Wednesday, December 29, 2010

The Muscovies


We've had the Muscovy ducks for over a year now, but I have yet to say anything about them.
One reason is that they are extremely hard to photograph, as they never hold still enough. Most of the pictures I took were deleted because they showed either brown and white duck-shaped blurs, or the least-favorable end of a duck.

We got them from the same place we get our feeder pigs each year. When we drove up the first time to get our first batch of pigs, ducks were clumped all over the lawn, and strings of little ducklings would pop out from behind shrubberies and corners of buildings and other surprising places. The owner of the place immediately tried to press us into buying some ducks. He had had a buyer from South Florida turn around and decide not to buy the birds once they were all raised up. He said he had already separated the males and females, but the males kept sneaking over to the females' side at night and great numbers of ducklings kept pouring out from every nook and cranny. We declined to buy any ducks at the time, but took note
of the cockroach-like ability they seemed to have to reproduce.

A year later, when we thought we were better set up for more poultry, we bought a mama duck and three babies. They grew up and laid beautiful creamy eggs all year. We recently added four more females to our flock (one of the ducklings had grown up to be a large drake).

**Extracted entries**
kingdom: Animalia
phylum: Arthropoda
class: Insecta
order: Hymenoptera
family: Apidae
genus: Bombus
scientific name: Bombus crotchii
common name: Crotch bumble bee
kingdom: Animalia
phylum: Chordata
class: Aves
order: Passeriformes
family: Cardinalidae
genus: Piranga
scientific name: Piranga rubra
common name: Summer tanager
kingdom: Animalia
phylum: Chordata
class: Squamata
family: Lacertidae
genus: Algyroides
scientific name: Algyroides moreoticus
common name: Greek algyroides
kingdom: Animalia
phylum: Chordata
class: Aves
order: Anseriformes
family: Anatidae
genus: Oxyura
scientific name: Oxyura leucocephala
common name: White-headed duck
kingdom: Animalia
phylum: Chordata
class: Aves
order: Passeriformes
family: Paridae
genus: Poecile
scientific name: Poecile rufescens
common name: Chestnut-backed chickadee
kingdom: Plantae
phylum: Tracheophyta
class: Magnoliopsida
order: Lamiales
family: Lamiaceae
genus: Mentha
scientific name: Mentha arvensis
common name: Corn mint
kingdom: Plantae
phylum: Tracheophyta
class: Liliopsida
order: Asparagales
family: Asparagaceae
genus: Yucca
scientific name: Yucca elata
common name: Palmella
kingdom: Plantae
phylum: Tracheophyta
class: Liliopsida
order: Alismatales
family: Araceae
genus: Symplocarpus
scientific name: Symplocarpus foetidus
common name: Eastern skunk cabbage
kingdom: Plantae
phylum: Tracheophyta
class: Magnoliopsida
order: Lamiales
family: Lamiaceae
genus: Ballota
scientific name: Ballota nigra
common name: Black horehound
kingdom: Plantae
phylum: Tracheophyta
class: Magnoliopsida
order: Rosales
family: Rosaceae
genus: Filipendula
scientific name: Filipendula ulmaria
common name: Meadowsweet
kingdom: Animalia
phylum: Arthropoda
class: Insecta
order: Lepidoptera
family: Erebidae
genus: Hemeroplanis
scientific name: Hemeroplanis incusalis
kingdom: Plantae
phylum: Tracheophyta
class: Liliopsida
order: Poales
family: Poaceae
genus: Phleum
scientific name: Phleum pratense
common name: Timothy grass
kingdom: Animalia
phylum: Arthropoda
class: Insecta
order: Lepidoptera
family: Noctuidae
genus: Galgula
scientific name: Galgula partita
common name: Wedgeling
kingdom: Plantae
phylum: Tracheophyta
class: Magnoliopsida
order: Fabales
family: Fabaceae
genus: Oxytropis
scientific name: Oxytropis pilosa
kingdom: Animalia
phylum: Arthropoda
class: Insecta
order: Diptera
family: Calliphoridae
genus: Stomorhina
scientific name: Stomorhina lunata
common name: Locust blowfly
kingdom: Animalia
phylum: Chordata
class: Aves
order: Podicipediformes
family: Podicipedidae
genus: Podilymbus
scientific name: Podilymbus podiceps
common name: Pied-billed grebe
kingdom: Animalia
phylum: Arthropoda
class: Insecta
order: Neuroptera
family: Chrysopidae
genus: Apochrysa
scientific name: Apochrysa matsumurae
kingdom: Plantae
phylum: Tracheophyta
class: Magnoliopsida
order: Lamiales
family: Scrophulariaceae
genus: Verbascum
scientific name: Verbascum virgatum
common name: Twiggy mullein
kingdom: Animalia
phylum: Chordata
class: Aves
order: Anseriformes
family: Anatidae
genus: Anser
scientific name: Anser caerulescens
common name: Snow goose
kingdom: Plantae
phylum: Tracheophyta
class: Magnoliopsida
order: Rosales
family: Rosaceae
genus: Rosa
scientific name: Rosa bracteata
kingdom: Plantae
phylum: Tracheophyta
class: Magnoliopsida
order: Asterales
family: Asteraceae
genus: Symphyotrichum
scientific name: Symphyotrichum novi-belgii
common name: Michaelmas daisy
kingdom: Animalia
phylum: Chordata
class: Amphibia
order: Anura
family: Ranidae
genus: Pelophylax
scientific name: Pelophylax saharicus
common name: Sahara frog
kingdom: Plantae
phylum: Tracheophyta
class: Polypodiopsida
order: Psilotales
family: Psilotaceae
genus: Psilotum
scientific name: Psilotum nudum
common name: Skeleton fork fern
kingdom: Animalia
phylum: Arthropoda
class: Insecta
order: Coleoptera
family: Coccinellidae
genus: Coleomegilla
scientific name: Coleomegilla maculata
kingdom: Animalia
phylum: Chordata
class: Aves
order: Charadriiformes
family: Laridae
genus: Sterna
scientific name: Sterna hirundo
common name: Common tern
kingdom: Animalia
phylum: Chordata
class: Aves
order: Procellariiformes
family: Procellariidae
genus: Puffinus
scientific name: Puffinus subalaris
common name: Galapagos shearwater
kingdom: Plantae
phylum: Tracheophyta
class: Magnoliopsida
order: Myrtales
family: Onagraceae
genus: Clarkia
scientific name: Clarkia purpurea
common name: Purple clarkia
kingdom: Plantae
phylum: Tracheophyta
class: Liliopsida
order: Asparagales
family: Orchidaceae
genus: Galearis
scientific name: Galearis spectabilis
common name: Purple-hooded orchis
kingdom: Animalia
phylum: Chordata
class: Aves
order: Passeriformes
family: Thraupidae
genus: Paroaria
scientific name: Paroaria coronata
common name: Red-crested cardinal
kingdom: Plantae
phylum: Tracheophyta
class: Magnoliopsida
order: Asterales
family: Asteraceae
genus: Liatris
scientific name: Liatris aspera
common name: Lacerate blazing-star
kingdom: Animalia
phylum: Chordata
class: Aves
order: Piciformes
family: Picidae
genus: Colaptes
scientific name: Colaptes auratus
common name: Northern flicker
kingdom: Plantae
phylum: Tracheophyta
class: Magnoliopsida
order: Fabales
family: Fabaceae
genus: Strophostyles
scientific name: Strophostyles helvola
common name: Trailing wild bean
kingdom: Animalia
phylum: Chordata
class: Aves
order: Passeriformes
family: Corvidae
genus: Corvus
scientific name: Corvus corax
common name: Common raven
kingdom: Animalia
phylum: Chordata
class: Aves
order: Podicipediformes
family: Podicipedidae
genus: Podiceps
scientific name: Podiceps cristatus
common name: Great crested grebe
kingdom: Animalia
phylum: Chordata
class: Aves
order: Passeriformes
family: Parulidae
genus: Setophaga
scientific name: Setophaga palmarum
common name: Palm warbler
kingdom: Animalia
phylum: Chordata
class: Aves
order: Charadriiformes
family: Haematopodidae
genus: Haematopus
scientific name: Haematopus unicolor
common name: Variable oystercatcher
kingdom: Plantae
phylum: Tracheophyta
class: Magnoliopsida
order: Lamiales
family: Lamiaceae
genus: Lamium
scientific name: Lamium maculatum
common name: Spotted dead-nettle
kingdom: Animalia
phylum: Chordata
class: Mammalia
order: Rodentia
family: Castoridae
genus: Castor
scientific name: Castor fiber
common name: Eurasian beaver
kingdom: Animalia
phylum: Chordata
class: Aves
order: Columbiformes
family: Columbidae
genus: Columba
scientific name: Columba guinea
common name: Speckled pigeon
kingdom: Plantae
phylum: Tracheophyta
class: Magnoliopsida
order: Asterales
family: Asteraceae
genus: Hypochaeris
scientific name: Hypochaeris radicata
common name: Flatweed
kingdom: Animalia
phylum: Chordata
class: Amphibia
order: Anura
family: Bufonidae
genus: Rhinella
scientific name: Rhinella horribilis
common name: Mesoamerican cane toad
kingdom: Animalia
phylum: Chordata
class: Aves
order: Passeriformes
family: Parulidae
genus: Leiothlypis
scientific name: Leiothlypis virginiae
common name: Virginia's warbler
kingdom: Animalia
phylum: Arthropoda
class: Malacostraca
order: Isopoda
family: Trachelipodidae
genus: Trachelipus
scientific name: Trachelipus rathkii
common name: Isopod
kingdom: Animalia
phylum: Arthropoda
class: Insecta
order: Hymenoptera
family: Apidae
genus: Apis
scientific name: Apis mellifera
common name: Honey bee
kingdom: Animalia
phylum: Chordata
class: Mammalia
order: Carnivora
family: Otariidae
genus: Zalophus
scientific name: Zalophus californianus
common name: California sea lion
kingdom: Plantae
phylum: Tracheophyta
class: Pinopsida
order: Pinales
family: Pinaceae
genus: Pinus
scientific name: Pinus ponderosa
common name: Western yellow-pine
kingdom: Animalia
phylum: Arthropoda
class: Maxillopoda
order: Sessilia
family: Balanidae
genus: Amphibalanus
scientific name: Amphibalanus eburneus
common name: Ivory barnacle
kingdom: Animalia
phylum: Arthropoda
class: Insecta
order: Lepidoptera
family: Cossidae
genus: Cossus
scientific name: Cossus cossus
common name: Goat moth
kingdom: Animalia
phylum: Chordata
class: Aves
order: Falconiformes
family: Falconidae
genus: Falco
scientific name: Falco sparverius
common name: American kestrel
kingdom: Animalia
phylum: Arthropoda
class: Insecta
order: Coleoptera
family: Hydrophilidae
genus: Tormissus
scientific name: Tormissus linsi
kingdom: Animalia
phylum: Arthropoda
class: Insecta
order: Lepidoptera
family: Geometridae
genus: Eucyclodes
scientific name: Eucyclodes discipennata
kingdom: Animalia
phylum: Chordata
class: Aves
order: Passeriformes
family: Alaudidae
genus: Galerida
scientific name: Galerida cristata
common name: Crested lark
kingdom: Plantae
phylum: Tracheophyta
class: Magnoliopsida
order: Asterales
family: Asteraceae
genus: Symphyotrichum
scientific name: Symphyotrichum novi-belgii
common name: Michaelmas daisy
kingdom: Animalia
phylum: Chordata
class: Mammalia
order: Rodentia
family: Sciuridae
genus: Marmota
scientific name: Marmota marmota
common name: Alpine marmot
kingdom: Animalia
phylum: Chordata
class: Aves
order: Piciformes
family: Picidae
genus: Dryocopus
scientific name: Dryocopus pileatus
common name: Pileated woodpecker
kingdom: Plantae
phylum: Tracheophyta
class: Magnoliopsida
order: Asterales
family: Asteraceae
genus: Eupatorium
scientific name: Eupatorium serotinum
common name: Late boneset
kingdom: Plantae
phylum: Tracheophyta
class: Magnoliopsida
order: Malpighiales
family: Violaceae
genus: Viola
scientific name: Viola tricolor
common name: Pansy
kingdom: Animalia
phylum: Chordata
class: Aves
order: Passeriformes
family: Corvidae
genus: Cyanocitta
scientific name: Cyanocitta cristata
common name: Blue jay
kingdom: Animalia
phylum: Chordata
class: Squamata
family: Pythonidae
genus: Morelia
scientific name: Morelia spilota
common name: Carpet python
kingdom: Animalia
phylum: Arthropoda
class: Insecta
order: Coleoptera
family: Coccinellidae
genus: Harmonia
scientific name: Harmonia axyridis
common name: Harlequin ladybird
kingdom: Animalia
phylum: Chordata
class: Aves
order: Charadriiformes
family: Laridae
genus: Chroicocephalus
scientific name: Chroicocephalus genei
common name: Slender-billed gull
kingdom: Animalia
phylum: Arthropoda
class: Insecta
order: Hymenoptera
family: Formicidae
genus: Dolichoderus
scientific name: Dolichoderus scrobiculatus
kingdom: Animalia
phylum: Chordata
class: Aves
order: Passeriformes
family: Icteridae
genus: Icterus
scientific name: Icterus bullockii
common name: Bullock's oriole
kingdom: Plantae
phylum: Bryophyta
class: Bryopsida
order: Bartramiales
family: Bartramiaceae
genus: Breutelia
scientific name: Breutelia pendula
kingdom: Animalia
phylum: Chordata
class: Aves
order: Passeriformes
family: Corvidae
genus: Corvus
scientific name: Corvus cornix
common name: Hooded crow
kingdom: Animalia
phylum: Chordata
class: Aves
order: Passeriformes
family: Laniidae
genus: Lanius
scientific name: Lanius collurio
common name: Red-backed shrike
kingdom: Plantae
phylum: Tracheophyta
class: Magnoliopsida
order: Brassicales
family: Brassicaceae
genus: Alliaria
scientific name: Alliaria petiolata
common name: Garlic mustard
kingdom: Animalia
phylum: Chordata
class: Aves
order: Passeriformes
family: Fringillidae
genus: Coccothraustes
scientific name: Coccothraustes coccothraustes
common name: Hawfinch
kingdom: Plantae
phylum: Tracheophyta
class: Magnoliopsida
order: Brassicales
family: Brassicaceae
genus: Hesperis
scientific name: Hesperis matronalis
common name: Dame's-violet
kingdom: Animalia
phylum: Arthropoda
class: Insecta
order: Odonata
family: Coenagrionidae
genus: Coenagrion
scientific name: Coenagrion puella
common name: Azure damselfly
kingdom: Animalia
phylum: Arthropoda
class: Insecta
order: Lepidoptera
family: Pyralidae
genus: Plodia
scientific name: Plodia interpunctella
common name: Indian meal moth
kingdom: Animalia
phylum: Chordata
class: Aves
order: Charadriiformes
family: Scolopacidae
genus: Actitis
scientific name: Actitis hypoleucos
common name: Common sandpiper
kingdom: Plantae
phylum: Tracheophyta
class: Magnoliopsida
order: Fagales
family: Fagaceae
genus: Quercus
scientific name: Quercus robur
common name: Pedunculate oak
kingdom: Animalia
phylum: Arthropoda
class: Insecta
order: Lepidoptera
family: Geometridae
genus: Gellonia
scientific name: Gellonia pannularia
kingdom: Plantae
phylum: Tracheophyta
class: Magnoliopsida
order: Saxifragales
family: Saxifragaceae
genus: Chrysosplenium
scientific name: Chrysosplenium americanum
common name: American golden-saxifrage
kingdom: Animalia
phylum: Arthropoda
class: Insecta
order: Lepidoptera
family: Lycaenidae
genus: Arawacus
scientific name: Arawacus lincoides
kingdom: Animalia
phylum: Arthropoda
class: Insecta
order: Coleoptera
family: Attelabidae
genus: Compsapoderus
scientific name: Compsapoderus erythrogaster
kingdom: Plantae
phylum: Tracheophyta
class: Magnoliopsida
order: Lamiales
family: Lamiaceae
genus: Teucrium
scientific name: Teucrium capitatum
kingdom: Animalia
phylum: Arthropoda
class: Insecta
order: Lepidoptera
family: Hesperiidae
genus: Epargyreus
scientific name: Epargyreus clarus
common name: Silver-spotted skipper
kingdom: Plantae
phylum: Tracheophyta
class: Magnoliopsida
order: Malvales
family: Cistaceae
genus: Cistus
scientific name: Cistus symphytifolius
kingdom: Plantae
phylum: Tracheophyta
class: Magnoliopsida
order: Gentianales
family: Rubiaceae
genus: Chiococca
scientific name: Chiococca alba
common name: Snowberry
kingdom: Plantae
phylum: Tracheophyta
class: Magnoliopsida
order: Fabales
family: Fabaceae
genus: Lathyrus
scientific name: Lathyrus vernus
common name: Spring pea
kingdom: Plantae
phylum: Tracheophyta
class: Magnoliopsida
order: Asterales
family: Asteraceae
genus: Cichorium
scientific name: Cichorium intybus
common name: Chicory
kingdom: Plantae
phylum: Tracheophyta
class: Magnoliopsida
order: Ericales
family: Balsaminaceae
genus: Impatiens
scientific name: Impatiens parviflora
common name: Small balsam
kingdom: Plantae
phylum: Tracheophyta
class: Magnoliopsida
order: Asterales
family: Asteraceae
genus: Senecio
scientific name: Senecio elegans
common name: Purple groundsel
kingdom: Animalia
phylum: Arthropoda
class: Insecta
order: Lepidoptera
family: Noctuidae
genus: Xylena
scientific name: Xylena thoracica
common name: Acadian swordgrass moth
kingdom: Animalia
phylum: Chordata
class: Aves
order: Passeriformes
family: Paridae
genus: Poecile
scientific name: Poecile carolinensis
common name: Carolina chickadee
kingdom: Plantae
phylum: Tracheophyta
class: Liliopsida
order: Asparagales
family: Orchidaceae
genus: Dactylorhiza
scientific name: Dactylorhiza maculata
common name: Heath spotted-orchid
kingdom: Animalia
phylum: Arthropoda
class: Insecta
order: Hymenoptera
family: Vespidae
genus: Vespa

**Try it**
Pick up the blog post about the Muscovy ducks after its last sentence and keep writing it.

**Answer to this task**
They have not begun laying for us yet, but we anticipate a good number of duck eggs (and hopefully ducklings) in the Spring. They are extremely well-adapted ducks, being the same sort that puddle about in retention ponds. They have been kept completely free-ranging, with out being shut-up at all during the night. They are very beautif
ul ducks, and keep distinctly separate from the white Pekings we have not yet eaten yet. They like to huddle together and do their weird mechanical-
duck dance with each other.


We don't have a pond, but they have a trough of water to bathe and splash in. They actually prefer the cow's drinking water, unfortunately, and since their clipped wings have grown in they delight in flying over into other paddocks and causing trouble. A favorite pastime of theirs is to fly just over the dog, who remains barking helplessly on the ground, and then fly back and perch on a post and sit like a duck-shaped carving and listen gleefully to the tortured barking.